The Employment Appeal Tribunal (‘the EAT’) has recently ruled in the case of NHS 24 v Pillar UKEATS/0005/16 that an investigation report will not have failed the Burchell test of reasonableness if the report contains too much information.
The Claimant in this matter, Ms Pillar, was a nurse practitioner who had been employed by the Respondent, the NHS, since 2002. Ms Pillar’s role consisted of her receiving telephone calls from members of the public and her providing guidance to those who required medical assistance. Ms Pillar was required to ask the caller relevant questions to establish whether the caller was classed as a medical priority and to form an assessment of what sort of action should be taken. The outcome of the call could mean that the caller only required simple telephone advice or, for the more serious matters, an ambulance to be called.
In December 2013, Ms Pillar received a call from a male who described himself as having chest pains consistent with having a heart attack.

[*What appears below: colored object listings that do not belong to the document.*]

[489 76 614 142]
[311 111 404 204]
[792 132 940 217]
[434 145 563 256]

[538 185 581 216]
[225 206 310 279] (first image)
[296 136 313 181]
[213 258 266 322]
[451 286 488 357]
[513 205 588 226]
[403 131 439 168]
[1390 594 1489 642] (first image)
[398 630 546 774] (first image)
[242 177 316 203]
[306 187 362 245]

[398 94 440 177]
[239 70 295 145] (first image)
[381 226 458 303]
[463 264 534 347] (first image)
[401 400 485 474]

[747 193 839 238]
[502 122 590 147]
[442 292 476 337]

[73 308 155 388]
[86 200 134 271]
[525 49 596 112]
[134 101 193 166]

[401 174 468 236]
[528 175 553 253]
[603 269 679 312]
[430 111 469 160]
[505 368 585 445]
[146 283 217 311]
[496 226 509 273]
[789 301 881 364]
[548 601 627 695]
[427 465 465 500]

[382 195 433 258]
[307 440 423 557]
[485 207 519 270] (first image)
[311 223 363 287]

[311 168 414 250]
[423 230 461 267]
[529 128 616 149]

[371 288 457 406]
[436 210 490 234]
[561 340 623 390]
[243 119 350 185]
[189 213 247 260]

Ms Pillar advised the male to contact a Primary Care Emergency Centre (‘PCEC’) which was an out of hours GP service where a patient may be examined by a GP. The male subsequently had a heart attack and a 999 call was made for the male from the PCEC.
In the Management Case prepared by the PCEC it was noted that ‘Red Flags’ had not been taken down by Ms Pillar in her decision making when she received the initial call. The term ‘Red Flag’ was a common term for nurse practitioners to use when they recognised symptoms as being important and Ms Pillar had failed to take into account 12 Red Flags that had been presented by the caller, namely, the chest pain, weak arms and tingling in the arms.
Ms Pillar did not dispute the outcome of her call and admitted her error. However, due to the seriousness of this error, the NHS treated the incident as a Patient Safety Incident (‘PSI’) which led to Ms Pillar being subject to disciplinary action.
During the disciplinary action it was noted that Ms Pillar had been subject to two previous PSI incidents, one in August 2010 and one in July 2012.
The first PSI in August 2010 was similar to that of the incident in December 2013 as the patient had complained of cardiac symptoms. Ms Pillar had referred the patient to the PCEC where he later suffered from cardiac arrest. No disciplinary action was taken against Ms Pillar as a result of this incident but she was placed on an 8 week development plan. She successfully completed the development plan and resumed her normal role.
The circumstances of the second PSI in July 2012 were different to the one in 2010 but nevertheless the incident did make the NHS have concerns regarding Ms Pillar’s decisions. She was again asked to undergo a development plan but was not subject to any disciplinary action.
As a result of the disciplinary action that took place following the incident in December 2013, Ms Pillar was dismissed for gross misconduct.
Ms Pillar subsequently brought a claim against the NHS for unfair dismissal stating that it had been unfair for the investigating officer to have included details of her previous PSIs in the disciplinary action when these two previous incidents had not led to any disciplinary action.
The Employment Tribunal (‘the ET’) ruled that the NHS was able to find that the PSI in December 2013 amounted to an act of gross misconduct due to the risk that Ms Pillar presented to patients. It was also reasonable to dismiss Ms Pillar due to the material that had been before the decision maker. However, the ET ruled that Ms Pillar’s dismissal was unfair as it had been unreasonable for the disciplinary action to include the details of the previous PSIs when no previous disciplinary action had been taken against her in respect of these incidents. Furthermore, the NHS had not informed Ms Pillar that any further PSIs would be viewed as gross misconduct and there had been no guidance as to whether Ms Pillar was to be subject to a further development plan following the December 2013 incident. The ET therefore found that these two factors made the dismissal procedurally unfair.
The NHS appealed the ET’s decision to the EAT. Following the hearing in the EAT, Lady Wise overturned the earlier decision ruling that Ms Pillar’s dismissal was, in fact, fair. The EAT considered the test established in the case of British Home Stores Limited v Burchell which states that in order a for a dismissal to be fair, an employer must believe that the employee is guilty of misconduct, they had reasonable grounds for believing the employee was guilty of misconduct and at the time they held the belief, the employer had carried out a reasonable investigation. The EAT was not aware of any case where it had been suggested that an investigation had failed the Burchell test because it contained too much information. The EAT further held that the ET had been wrong to find the dismissal procedurally unfair due to the employer’s failure to inform Ms Pillar at an earlier stage of the implications of her receiving a further PSI. The EAT held that the ET had failed to explore the context of the procedural defect caused by Ms Pillar to be able to make a finding that the dismissal was unfair.
This is an interesting case for employers to consider as it demonstrates the importance of the Burchell test and shows that an investigation report cannot contain too much information. However, the information must still be relevant to the important issues concerning dismissal and the employer must be able to demonstrate that they have carried out a reasonable investigation.